**Try it**
Beneath this task are records; print exactly the stretch of them from the line with "right front paw: (989, 452)" through the line with "left back paw: (212, 213)", both ends included.

**Provided entries**
··········

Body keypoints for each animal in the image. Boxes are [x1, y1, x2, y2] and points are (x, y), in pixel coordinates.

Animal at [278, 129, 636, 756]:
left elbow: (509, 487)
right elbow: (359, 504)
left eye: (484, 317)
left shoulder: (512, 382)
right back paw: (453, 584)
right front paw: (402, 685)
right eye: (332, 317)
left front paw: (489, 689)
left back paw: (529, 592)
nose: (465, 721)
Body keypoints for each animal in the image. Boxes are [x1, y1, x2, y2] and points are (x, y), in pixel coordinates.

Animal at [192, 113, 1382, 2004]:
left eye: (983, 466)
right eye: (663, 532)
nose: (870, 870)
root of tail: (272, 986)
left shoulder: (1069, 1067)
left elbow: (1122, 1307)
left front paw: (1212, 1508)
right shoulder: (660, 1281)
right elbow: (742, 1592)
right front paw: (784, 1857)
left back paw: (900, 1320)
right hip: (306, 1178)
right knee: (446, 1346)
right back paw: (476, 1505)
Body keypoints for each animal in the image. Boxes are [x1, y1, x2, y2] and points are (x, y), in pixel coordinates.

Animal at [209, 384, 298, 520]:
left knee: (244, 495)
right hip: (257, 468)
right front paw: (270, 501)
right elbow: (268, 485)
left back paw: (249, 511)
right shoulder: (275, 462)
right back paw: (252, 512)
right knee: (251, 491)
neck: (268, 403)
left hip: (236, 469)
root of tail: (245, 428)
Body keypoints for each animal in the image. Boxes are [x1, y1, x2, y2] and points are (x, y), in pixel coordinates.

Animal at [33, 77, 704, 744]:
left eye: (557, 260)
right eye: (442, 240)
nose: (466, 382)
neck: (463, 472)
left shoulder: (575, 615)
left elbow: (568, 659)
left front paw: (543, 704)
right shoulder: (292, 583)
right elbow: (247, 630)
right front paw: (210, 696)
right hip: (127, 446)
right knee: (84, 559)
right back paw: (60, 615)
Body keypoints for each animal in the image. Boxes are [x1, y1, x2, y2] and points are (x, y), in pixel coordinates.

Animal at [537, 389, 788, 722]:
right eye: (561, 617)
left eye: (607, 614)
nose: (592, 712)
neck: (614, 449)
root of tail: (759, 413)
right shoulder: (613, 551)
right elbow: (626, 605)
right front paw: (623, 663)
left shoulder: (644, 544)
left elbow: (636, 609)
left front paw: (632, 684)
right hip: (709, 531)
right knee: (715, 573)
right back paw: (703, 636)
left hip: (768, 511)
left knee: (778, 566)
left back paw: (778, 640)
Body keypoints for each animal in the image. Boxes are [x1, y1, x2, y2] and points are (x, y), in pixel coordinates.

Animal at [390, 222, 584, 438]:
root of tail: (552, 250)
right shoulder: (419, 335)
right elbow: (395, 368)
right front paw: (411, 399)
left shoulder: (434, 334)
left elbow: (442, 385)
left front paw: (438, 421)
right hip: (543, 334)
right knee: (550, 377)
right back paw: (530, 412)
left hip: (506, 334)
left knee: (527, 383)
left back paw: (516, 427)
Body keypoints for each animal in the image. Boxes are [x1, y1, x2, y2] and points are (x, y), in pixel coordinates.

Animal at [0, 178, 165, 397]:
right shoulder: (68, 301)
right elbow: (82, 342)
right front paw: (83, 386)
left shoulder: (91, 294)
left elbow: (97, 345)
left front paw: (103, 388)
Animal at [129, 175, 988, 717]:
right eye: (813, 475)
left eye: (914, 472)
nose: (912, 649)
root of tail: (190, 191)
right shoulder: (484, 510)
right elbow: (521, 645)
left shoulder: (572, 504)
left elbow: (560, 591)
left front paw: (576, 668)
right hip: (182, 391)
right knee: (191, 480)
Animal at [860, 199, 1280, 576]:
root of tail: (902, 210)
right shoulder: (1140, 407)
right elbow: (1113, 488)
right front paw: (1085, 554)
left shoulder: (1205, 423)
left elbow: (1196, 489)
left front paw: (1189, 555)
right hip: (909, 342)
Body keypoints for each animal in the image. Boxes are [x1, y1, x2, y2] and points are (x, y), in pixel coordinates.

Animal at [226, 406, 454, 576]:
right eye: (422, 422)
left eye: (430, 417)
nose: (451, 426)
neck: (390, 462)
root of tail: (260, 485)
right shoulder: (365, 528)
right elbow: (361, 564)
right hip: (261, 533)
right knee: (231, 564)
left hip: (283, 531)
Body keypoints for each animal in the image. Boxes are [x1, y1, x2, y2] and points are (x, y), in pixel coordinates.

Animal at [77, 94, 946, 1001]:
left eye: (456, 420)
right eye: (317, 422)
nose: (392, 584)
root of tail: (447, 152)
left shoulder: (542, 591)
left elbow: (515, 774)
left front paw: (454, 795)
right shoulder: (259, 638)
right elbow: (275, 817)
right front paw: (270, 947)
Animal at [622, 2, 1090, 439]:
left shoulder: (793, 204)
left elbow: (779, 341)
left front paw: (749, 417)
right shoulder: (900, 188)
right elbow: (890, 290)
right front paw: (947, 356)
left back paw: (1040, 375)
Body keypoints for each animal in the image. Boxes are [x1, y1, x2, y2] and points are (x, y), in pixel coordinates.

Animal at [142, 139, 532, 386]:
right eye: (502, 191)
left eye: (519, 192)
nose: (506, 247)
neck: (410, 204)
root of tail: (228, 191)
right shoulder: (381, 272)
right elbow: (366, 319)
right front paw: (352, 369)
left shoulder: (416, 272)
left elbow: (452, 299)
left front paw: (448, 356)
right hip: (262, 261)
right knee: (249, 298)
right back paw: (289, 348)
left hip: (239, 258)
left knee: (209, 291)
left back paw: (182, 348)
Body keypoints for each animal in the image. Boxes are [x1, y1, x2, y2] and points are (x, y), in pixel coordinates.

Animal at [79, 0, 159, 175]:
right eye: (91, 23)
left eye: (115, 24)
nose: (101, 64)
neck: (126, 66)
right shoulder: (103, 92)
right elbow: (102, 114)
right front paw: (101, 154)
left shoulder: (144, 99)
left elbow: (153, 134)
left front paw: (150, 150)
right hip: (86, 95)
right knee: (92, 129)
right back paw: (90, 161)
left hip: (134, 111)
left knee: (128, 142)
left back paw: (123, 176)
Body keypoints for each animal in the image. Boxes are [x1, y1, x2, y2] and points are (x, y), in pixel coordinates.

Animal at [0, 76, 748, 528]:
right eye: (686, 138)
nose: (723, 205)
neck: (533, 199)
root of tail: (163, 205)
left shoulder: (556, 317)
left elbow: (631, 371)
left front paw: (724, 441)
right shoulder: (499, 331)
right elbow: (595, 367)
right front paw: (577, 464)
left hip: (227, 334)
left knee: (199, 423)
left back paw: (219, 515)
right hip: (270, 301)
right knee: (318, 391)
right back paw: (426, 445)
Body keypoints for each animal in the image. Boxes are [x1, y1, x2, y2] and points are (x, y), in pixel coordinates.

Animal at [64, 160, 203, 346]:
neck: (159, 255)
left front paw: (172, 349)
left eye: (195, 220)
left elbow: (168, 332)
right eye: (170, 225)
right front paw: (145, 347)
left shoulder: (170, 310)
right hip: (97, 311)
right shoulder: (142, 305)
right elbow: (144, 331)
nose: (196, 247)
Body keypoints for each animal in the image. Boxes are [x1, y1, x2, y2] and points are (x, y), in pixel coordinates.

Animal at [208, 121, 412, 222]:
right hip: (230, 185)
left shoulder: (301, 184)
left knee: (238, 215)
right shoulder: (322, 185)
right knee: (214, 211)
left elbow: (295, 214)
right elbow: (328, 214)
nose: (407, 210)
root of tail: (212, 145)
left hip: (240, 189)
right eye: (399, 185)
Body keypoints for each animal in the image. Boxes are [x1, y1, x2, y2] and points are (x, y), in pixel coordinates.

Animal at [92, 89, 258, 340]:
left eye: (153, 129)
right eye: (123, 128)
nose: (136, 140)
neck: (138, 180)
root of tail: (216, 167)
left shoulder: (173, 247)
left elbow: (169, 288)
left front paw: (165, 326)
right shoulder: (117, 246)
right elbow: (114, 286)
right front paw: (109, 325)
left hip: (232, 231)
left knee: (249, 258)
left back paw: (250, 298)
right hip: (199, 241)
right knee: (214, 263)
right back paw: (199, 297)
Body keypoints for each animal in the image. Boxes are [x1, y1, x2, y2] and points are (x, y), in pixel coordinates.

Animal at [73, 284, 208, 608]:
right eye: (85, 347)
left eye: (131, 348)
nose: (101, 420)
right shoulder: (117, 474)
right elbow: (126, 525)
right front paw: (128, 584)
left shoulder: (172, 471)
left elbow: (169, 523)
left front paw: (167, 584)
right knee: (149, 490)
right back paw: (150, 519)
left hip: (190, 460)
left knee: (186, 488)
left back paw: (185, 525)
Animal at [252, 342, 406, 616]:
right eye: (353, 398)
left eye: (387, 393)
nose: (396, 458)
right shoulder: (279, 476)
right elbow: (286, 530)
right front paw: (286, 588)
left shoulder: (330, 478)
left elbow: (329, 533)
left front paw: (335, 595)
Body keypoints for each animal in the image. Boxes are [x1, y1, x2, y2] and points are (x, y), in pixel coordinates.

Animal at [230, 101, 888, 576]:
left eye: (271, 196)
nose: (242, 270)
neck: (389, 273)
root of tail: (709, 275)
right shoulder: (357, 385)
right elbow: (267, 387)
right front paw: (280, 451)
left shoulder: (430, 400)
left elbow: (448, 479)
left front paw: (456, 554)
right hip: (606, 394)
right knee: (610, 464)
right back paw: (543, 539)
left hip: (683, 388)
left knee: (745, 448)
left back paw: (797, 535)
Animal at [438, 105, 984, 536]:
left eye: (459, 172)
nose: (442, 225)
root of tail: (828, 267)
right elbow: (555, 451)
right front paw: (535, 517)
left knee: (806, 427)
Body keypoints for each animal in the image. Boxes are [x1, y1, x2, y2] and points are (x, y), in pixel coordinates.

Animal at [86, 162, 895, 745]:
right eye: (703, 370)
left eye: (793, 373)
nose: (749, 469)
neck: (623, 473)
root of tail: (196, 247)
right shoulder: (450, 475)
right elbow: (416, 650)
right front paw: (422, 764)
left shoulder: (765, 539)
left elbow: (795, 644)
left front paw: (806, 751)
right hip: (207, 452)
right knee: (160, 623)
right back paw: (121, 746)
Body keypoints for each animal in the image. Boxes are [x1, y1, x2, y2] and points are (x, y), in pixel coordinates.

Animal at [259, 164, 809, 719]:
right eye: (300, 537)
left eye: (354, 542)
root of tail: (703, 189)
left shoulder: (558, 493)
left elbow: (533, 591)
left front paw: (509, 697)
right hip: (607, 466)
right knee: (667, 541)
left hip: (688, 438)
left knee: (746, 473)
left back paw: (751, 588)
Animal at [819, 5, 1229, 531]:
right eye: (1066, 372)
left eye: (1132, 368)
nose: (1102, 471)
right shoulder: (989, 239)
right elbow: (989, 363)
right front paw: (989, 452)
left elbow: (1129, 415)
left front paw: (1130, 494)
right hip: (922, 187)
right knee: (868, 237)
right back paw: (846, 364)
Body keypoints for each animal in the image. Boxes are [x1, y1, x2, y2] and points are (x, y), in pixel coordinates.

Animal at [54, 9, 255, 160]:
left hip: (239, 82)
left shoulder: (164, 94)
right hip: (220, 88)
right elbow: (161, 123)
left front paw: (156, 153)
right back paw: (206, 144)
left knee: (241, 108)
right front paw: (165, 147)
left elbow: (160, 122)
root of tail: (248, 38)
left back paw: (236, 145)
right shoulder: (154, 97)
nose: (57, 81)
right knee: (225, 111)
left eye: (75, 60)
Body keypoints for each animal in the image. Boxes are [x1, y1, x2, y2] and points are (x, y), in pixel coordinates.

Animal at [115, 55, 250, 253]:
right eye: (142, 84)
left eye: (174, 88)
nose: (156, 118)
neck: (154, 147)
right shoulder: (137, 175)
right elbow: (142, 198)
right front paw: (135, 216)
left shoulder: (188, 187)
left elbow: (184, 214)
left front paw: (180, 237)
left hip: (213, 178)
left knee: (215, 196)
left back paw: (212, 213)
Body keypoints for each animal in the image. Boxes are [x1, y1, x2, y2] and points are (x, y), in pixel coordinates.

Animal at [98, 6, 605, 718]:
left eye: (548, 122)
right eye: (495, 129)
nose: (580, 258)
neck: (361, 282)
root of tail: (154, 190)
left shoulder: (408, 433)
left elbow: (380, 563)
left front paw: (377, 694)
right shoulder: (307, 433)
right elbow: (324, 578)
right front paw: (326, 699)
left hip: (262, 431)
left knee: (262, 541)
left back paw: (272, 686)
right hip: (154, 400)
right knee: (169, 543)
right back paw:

··········

**Reply**
right front paw: (989, 452)
left elbow: (1129, 415)
left front paw: (1130, 494)
right hip: (922, 187)
right knee: (868, 237)
right back paw: (846, 364)
Body keypoints for each animal in the image. Boxes are [x1, y1, x2, y2] and points are (x, y), in pixel coordinates.

Animal at [54, 9, 255, 160]:
left hip: (239, 82)
left shoulder: (164, 94)
right hip: (220, 88)
right elbow: (161, 123)
left front paw: (156, 153)
right back paw: (206, 144)
left knee: (241, 108)
right front paw: (165, 147)
left elbow: (160, 122)
root of tail: (248, 38)
left back paw: (236, 145)
right shoulder: (154, 97)
nose: (57, 81)
right knee: (225, 111)
left eye: (75, 60)
Body keypoints for each animal in the image. Boxes are [x1, y1, x2, y2] and points are (x, y), in pixel coordinates.

Animal at [115, 55, 250, 253]:
right eye: (142, 84)
left eye: (174, 88)
nose: (156, 118)
neck: (154, 147)
right shoulder: (137, 175)
right elbow: (142, 198)
right front paw: (135, 216)
left shoulder: (188, 187)
left elbow: (184, 214)
left front paw: (180, 237)
left hip: (213, 178)
left knee: (215, 196)
left back paw: (212, 213)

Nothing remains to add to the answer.